Delivery Guarantee
Transformer's offset handling ensures that, in times of sudden failures, a Transformer pipeline does not lose data - it processes data at least once. If a sudden failure occurs at a particular time, up to one batch of data may be reprocessed. This is an at-least-once delivery guarantee.
When a pipeline comes to a graceful stop, Transformer processes the data exactly once. A graceful stop occurs, for example, when a pipeline runs in batch mode and completes all processing, when a pipeline stops with errors, or when you manually stop the pipeline and allow Transformer to transition the pipeline to a stopped pipeline status.
The at-least-once delivery guarantee applies to failures that cause the pipeline to stop abruptly. This includes force-stopping a pipeline or shutting down the Transformer machine without first stopping Transformer.
When you restart a pipeline after a sudden failure, and if the pipeline includes an origin that stores offsets, Transformer starts processing from the last-saved offset. Transformer commits offsets after receiving a write confirmation from destination systems.

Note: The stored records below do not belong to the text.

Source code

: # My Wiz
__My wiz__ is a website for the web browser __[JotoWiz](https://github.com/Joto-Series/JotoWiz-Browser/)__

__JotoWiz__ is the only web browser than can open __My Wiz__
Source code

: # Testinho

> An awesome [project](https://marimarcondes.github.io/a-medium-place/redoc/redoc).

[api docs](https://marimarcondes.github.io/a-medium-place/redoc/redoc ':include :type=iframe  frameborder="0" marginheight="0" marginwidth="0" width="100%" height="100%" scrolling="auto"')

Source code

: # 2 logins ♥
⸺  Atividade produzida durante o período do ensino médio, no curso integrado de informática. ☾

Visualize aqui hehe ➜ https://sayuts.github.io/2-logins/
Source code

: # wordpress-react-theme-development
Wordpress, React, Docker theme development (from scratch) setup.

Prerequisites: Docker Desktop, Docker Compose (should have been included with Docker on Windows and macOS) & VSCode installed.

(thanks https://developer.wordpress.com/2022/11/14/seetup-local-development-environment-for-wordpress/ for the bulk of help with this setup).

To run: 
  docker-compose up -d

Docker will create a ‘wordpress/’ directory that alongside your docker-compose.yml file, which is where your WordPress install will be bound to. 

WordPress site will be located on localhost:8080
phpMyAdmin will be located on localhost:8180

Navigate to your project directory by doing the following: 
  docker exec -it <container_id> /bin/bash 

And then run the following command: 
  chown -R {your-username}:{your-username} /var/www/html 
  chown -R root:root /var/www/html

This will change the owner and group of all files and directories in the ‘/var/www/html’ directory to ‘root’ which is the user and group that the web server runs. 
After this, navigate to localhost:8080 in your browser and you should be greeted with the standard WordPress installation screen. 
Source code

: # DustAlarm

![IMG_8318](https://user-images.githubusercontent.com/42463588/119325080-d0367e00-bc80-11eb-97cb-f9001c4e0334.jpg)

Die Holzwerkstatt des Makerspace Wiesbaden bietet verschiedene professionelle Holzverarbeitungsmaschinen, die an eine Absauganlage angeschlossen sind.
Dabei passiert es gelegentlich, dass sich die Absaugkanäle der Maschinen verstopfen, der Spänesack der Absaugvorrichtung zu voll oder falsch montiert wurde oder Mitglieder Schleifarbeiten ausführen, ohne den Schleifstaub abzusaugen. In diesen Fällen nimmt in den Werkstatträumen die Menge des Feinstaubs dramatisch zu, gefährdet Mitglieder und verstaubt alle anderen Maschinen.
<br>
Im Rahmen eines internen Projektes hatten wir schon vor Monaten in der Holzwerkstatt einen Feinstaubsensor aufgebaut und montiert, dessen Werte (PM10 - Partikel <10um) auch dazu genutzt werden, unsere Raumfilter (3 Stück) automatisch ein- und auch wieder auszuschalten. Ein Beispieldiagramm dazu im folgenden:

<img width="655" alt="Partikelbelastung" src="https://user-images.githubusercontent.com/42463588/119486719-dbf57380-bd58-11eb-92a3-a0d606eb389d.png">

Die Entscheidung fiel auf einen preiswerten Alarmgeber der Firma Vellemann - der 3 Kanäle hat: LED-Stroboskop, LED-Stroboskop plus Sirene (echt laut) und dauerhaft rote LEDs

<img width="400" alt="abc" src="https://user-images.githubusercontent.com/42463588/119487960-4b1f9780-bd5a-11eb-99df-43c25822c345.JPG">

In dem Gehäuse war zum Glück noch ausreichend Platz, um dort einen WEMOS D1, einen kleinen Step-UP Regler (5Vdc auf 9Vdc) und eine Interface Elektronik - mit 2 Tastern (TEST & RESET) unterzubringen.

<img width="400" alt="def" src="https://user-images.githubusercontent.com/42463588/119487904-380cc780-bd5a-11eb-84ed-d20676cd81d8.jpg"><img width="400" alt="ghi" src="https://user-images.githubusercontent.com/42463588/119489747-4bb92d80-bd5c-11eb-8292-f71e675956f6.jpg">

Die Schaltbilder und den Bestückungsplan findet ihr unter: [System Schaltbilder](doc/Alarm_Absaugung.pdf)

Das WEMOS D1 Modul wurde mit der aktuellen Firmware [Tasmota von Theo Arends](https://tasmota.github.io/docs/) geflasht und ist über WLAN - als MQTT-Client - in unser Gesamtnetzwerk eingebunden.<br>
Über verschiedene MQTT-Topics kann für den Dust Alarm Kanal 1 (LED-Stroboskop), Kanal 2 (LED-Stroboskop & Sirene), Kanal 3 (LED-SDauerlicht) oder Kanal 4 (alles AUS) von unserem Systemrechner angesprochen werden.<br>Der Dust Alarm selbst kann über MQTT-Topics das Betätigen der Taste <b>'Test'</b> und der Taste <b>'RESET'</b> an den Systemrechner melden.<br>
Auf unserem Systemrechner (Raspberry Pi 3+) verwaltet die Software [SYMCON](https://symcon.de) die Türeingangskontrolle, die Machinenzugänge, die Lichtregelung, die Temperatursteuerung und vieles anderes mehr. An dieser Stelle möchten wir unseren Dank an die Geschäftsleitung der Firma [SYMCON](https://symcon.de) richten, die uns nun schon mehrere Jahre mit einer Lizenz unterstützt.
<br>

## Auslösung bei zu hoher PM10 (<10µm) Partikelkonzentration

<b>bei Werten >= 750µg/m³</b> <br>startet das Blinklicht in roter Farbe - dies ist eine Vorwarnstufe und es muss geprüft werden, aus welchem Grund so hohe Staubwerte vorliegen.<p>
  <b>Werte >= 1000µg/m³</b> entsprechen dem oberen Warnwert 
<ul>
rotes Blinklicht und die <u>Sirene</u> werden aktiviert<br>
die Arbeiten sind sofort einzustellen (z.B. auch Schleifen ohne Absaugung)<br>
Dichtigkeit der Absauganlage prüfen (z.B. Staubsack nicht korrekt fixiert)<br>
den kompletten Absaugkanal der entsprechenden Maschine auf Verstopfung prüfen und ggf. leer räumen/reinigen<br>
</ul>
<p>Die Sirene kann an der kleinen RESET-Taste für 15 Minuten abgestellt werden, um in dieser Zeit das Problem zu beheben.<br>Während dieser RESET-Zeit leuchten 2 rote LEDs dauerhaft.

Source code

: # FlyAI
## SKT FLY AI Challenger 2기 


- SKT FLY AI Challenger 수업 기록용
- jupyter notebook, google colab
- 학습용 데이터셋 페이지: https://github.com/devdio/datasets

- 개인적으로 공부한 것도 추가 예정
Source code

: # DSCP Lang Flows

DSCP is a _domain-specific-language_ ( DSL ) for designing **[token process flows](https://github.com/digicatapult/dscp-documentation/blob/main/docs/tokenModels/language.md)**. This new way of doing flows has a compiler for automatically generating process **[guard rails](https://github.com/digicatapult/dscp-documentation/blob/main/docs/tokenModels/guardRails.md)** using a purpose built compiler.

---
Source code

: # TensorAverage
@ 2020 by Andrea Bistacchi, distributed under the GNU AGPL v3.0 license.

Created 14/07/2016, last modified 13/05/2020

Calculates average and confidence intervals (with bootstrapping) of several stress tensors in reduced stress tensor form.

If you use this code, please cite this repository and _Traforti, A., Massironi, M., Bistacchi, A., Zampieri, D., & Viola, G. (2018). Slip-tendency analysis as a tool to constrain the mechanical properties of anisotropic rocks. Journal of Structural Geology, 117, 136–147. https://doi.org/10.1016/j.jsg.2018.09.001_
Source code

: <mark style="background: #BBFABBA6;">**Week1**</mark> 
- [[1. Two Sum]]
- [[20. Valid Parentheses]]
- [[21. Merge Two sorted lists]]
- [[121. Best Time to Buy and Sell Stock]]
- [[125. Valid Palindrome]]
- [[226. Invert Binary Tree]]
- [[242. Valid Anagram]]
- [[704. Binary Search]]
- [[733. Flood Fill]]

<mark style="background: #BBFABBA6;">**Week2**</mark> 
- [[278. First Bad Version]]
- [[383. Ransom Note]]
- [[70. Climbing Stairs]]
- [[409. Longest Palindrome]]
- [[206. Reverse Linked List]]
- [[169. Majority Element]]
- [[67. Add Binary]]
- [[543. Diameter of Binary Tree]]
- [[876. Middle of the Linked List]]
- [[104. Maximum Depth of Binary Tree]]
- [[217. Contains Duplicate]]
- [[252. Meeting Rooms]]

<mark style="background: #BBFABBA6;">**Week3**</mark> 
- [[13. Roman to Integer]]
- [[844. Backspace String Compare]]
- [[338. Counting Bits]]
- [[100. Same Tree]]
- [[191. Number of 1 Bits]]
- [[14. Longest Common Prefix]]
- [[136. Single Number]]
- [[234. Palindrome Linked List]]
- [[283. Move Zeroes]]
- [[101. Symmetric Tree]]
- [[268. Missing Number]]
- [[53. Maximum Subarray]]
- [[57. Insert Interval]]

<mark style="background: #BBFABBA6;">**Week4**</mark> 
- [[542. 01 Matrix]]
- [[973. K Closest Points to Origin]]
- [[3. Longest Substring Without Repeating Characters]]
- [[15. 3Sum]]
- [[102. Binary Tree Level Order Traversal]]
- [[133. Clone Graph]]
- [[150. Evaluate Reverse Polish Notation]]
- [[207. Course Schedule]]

If pipeline origins do not store offsets, then all data is reprocessed as expected.
- While writing a batch of data
- When a sudden failure occurs as Transformer writes data to destination systems, Transformer reprocesses data. When the pipeline starts again, Transformer reprocesses the batch of data that was being written because it never completed the write, received confirmation, or stored the offset for the batch. As a result, the last-saved offset indicates that the batch was not processed.
- After the write, before receiving the write confirmation
- When a sudden failure occurs after Transformer writes data to destination systems but before receiving write-confirmation and committing the offset, Transformer reprocesses data. When the pipeline starts again, Transformer begins processing with the batch that was already written because the offset was not yet saved.
- All other times
- If a sudden failure occurs at any other time - like while reading or processing a batch - Transformer provides exactly-once behavior. In these cases, the batch in flight hasn't been written to the destination systems. When the pipeline starts again, Transformer reprocesses the batch, which is then written to the destination systems exactly once.